Siempre me ha gustado la lluvia. Sé que es incómoda y en ocasiones tan peligrosa como necesaria. Pero me gusta. Me gustan las nubes negras que presagian la tormenta. El sonido de los truenos, la fantasmagórica iluminación de los rayos y la sensación de frescor que produce el agua al recorrer el cuerpo.
Pero un día, a orillas del Río Mekong, en medio de la jungla, la naturaleza nos regaló la madre de las tormentas. Era tan oscura y siniestra que daba miedo sólo mirarla. Y una vez dentro de ella, cuando sobre nosotros descargó toda su furia, parecía que el Apocalipsis había llegado.
Era un día soleado. La temperatura era agradable aunque la humedad producida por la inmensa cantidad de agua que desciende por el río Mekong lo convertía en otro de esos días pegajosos tan habituales del sureste asiático.
La brisa era suave y refrescante y en su ir y venir formaba pequeñas nubes que de la misma forma que aparecían desaparecían. Hasta que entrada la tarde, cuando el sol dejó de calentar con su fuerza habitual, el horizonte se empezó a oscurecer de manera dramática.
La tormenta se había formado y se acercaba. Pero no era una tormenta cualquiera. Es uno de esos diluvios universales producidos por “El Monzón”.
El Monzón es un fenómeno climatológico que se da en diferentes regiones del globo pero que es especialmente virulento en esta parte del planeta. Se produce por las diferencias de temperatura entre la tierra y el mar y los vientos que esto provoca.
Durante el verano, los potentes rayos del sol calientan la tierra haciendo ascender el aire de ésta provocando una zona de bajas presiones, lo que se conoce como borrasca.
Pero aquella mancha oscura que ocupaba nuestro horizonte avanzaba hacia nosotros a una gran velocidad.
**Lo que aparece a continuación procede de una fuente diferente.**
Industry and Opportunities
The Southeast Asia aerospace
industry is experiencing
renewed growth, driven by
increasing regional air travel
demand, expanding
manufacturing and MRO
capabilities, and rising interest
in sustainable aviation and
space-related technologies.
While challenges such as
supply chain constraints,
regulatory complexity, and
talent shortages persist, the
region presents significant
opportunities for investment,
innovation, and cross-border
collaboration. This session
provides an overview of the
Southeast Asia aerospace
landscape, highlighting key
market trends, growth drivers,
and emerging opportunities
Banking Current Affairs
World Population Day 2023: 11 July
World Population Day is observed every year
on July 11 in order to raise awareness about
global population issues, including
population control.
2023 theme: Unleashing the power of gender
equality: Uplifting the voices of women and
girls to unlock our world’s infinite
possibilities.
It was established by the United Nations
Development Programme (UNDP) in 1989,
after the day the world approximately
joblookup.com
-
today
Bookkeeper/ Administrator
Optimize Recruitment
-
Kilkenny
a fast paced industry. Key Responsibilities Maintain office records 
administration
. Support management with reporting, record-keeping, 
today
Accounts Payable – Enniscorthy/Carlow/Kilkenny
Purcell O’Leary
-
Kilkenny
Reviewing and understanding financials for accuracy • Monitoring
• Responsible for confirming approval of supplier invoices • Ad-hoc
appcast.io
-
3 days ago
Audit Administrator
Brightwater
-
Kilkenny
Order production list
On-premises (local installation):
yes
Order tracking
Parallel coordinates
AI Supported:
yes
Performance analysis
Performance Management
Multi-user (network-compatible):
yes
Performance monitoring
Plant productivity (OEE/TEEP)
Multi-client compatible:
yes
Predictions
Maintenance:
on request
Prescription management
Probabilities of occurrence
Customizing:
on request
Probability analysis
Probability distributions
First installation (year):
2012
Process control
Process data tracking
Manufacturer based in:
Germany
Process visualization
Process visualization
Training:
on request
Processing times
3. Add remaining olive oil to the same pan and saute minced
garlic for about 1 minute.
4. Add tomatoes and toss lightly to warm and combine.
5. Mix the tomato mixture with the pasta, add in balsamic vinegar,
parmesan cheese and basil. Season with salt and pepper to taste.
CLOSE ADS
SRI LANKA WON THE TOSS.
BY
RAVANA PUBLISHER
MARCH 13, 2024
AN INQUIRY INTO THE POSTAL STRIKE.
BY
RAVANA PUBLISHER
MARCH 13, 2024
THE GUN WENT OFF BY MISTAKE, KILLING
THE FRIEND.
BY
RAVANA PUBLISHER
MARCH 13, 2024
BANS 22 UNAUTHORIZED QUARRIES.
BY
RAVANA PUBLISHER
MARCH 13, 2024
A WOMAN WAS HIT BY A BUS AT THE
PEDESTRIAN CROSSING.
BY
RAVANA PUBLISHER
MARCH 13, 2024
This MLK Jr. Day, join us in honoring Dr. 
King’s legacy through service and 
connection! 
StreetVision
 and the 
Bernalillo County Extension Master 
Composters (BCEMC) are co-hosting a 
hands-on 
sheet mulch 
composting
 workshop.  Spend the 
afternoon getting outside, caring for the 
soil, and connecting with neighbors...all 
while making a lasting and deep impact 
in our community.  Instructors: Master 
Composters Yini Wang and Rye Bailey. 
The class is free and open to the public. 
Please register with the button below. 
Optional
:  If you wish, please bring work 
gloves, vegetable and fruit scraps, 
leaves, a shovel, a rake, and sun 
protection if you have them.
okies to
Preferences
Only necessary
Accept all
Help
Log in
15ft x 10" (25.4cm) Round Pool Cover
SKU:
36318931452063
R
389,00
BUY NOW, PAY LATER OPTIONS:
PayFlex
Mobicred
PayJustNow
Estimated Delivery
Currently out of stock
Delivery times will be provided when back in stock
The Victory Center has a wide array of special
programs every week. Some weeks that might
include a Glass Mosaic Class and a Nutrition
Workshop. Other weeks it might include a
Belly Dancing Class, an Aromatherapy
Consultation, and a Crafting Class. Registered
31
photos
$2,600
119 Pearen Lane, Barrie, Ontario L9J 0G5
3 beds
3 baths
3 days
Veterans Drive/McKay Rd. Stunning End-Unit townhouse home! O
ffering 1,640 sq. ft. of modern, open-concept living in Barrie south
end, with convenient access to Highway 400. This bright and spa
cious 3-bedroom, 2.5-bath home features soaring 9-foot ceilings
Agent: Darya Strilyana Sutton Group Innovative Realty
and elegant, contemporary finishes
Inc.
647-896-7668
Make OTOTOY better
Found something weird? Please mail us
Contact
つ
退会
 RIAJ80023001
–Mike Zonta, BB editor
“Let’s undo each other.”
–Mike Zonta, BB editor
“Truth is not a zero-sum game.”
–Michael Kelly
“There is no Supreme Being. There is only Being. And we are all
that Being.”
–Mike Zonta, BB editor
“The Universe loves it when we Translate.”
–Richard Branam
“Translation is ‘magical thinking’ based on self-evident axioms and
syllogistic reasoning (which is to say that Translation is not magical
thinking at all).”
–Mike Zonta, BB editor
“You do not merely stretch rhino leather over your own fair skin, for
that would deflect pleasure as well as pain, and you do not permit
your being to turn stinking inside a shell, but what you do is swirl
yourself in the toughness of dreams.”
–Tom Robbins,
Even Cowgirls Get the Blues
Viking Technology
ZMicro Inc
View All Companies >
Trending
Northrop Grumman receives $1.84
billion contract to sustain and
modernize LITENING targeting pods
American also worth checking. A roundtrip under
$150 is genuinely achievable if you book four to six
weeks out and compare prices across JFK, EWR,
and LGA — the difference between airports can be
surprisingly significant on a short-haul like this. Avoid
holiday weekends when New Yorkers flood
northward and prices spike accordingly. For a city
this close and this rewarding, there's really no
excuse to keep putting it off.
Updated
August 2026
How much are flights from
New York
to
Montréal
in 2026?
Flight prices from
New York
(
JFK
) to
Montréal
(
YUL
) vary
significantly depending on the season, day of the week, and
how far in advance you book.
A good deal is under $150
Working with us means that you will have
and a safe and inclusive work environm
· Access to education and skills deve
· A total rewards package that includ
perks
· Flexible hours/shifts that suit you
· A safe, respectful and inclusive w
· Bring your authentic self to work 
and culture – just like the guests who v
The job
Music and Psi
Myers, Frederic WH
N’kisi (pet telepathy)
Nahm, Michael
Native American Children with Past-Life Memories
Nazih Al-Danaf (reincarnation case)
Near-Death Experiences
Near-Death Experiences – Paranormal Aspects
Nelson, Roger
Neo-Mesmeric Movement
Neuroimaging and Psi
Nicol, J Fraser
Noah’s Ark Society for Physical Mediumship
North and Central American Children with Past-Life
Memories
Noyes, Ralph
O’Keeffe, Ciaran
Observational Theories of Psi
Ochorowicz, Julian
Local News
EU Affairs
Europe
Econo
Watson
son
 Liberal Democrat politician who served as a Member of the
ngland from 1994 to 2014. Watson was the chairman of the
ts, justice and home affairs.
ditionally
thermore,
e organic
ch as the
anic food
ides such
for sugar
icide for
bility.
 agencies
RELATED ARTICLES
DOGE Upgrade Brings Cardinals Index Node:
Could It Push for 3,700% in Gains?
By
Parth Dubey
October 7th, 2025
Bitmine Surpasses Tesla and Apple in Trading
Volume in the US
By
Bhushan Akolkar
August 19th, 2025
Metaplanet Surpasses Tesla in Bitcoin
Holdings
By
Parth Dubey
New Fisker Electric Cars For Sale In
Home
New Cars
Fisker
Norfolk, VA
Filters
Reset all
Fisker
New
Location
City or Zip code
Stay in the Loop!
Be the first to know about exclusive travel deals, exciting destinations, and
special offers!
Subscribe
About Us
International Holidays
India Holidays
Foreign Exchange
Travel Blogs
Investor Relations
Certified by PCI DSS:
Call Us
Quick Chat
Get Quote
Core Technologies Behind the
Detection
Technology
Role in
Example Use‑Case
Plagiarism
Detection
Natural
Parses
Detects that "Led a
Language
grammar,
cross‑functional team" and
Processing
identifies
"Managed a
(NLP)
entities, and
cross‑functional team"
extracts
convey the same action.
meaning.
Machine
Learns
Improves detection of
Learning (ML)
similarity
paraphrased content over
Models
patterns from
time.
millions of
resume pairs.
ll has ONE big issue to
No había posibilidad de escapar en ninguna dirección, sólo era cuestión de sentarse y esperar su azote.
Las nubes negras rotaban sobre sí mismas adquiriendo amenazantes formas al tiempo que eclipsaban la luz del sol. Cuando nos quisimos dar cuenta estábamos casi a oscuras, entre tinieblas, absorbidos por una gigantesca mancha en el cielo que volaba bajo y permitía ver los rayos saltando de unas partes de la nube a otra. Y cuando estuvo sobre nuestras cabezas descargó toda su ira.
No debería llamarse lluvia a eso. Era más bien una cortina de agua continua que lo empapa todo. El suelo de tierra pronto se convirtió en barro, la gran variedad de animales que pueblan la zona habían corrido a guarecerse y sólo se escuchaba el sonido del agua impactando contra el suelo y la vegetación y el estrepitoso estruendo de la tormenta.
Es la naturaleza en su máximo esplendor. Da igual si eres amante o detractor de la lluvia, es la belleza de la naturaleza elevada a su grado máximo.